### Work instruction A
Print the rows exactly, starting at the first line of the rows and continuing up to and including the line that contains "מייל: info@artdepot.co.il".

### Reading text
____

Thus there will be a distinction between the entity paying for the service and the entity receiving the service, which will also be apparent in the scenario where the ‘customer’ is a third-party company that has outsourced service provision and is paying the provider of service to support its customers.

Vertical market difference

Vertical market differences will still persist in 2025 due to unique requirements (for example, as mandated by regulators or enshrined in law) and because they will concentrate on, and prioritize, different aspects of customer service. However, in general customer expectations of service are set to rise across all verticals. By 2025, customers will have zero tolerance for sub-optimal service, as they will be even more informed about the reality of service, have far higher expectations, be empowered by social sharing, and be more willing and able to shift supplier. Perceptions of service performance will also commodities far more rapidly with an innovation quickly moving from exceeding expectations (delighting customers) to meeting expectations (satisfying customers) to being below expectations (creating dissatisfied customers).

In the past, companies could claim exemptions from high levels of service based on the special conditions of the vertical they operate in, or because of lack of competition, arguing it was only necessary to perform at or above the norm for their industry. This customer service ‘get-out clause’ is already under pressure in 2016 and will be unstainable by 2025. This is because what customers perceive to be good service will increasingly become vertical-agnostic and be driven by the highest performing companies in the most advanced verticals. The level of service these companies deliver will become ‘the new norm’ for all companies across all verticals. When a company delivers enhanced service levels, customers will be alerted to what’s possible to provide and begin expecting this level of service from other companies - irrespective of the vertical in which they operate.

____

### Given records

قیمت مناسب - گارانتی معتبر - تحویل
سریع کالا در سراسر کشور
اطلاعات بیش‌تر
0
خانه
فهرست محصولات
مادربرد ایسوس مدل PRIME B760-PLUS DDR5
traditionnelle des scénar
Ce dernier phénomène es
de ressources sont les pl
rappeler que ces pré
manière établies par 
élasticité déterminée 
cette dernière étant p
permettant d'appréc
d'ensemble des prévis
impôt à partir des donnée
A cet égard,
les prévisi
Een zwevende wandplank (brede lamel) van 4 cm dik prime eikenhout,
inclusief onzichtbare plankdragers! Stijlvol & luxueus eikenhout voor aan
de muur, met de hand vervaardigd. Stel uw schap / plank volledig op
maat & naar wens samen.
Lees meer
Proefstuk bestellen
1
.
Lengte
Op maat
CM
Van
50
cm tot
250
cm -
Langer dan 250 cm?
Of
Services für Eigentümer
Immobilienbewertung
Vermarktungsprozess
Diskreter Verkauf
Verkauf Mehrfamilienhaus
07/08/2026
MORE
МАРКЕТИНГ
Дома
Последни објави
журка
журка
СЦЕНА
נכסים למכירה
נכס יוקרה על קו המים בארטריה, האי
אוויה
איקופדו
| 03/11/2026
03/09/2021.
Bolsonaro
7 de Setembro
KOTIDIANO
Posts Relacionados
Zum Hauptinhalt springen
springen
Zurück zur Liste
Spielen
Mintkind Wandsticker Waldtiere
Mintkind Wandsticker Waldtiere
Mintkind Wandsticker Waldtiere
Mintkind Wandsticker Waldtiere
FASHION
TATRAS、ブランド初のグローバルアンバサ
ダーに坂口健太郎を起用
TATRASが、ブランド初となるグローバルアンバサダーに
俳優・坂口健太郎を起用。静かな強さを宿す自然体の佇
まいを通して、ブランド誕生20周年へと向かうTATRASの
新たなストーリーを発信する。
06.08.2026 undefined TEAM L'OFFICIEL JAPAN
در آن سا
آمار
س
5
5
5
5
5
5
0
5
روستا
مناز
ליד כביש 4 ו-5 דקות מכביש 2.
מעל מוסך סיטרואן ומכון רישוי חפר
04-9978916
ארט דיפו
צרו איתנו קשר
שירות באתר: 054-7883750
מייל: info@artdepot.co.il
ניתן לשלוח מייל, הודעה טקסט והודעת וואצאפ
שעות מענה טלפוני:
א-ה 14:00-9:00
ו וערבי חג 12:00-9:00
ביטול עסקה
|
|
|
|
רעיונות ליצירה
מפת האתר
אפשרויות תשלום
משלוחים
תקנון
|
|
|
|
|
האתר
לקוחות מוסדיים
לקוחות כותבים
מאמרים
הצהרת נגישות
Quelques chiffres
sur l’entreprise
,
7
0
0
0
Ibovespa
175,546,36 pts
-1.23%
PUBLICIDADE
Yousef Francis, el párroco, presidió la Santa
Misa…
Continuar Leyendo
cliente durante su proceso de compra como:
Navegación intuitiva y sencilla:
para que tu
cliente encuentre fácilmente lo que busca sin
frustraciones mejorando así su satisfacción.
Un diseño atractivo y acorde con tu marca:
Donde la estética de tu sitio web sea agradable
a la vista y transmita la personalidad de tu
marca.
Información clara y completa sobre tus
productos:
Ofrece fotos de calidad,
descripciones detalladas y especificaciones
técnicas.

____

### Work instruction B
Output the complete text on rising customer service expectations across vertical markets exactly.

### Result A
قیمت مناسب - گارانتی معتبر - تحویل
سریع کالا در سراسر کشور
اطلاعات بیش‌تر
0
خانه
فهرست محصولات
مادربرد ایسوس مدل PRIME B760-PLUS DDR5
traditionnelle des scénar
Ce dernier phénomène es
de ressources sont les pl
rappeler que ces pré
manière établies par 
élasticité déterminée 
cette dernière étant p
permettant d'appréc
d'ensemble des prévis
impôt à partir des donnée
A cet égard,
les prévisi
Een zwevende wandplank (brede lamel) van 4 cm dik prime eikenhout,
inclusief onzichtbare plankdragers! Stijlvol & luxueus eikenhout voor aan
de muur, met de hand vervaardigd. Stel uw schap / plank volledig op
maat & naar wens samen.
Lees meer
Proefstuk bestellen
1
.
Lengte
Op maat
CM
Van
50
cm tot
250
cm -
Langer dan 250 cm?
Of
Services für Eigentümer
Immobilienbewertung
Vermarktungsprozess
Diskreter Verkauf
Verkauf Mehrfamilienhaus
07/08/2026
MORE
МАРКЕТИНГ
Дома
Последни објави
журка
журка
СЦЕНА
נכסים למכירה
נכס יוקרה על קו המים בארטריה, האי
אוויה
איקופדו
| 03/11/2026
03/09/2021.
Bolsonaro
7 de Setembro
KOTIDIANO
Posts Relacionados
Zum Hauptinhalt springen
springen
Zurück zur Liste
Spielen
Mintkind Wandsticker Waldtiere
Mintkind Wandsticker Waldtiere
Mintkind Wandsticker Waldtiere
Mintkind Wandsticker Waldtiere
FASHION
TATRAS、ブランド初のグローバルアンバサ
ダーに坂口健太郎を起用
TATRASが、ブランド初となるグローバルアンバサダーに
俳優・坂口健太郎を起用。静かな強さを宿す自然体の佇
まいを通して、ブランド誕生20周年へと向かうTATRASの
新たなストーリーを発信する。
06.08.2026 undefined TEAM L'OFFICIEL JAPAN
در آن سا
آمار
س
5
5
5
5
5
5
0
5
روستا
مناز
ליד כביש 4 ו-5 דקות מכביש 2.
מעל מוסך סיטרואן ומכון רישוי חפר
04-9978916
ארט דיפו
צרו איתנו קשר
שירות באתר: 054-7883750
מייל: info@artdepot.co.il

### Result B
Thus there will be a distinction between the entity paying for the service and the entity receiving the service, which will also be apparent in the scenario where the ‘customer’ is a third-party company that has outsourced service provision and is paying the provider of service to support its customers.

Vertical market difference

Vertical market differences will still persist in 2025 due to unique requirements (for example, as mandated by regulators or enshrined in law) and because they will concentrate on, and prioritize, different aspects of customer service. However, in general customer expectations of service are set to rise across all verticals. By 2025, customers will have zero tolerance for sub-optimal service, as they will be even more informed about the reality of service, have far higher expectations, be empowered by social sharing, and be more willing and able to shift supplier. Perceptions of service performance will also commodities far more rapidly with an innovation quickly moving from exceeding expectations (delighting customers) to meeting expectations (satisfying customers) to being below expectations (creating dissatisfied customers).

In the past, companies could claim exemptions from high levels of service based on the special conditions of the vertical they operate in, or because of lack of competition, arguing it was only necessary to perform at or above the norm for their industry. This customer service ‘get-out clause’ is already under pressure in 2016 and will be unstainable by 2025. This is because what customers perceive to be good service will increasingly become vertical-agnostic and be driven by the highest performing companies in the most advanced verticals. The level of service these companies deliver will become ‘the new norm’ for all companies across all verticals. When a company delivers enhanced service levels, customers will be alerted to what’s possible to provide and begin expecting this level of service from other companies - irrespective of the vertical in which they operate.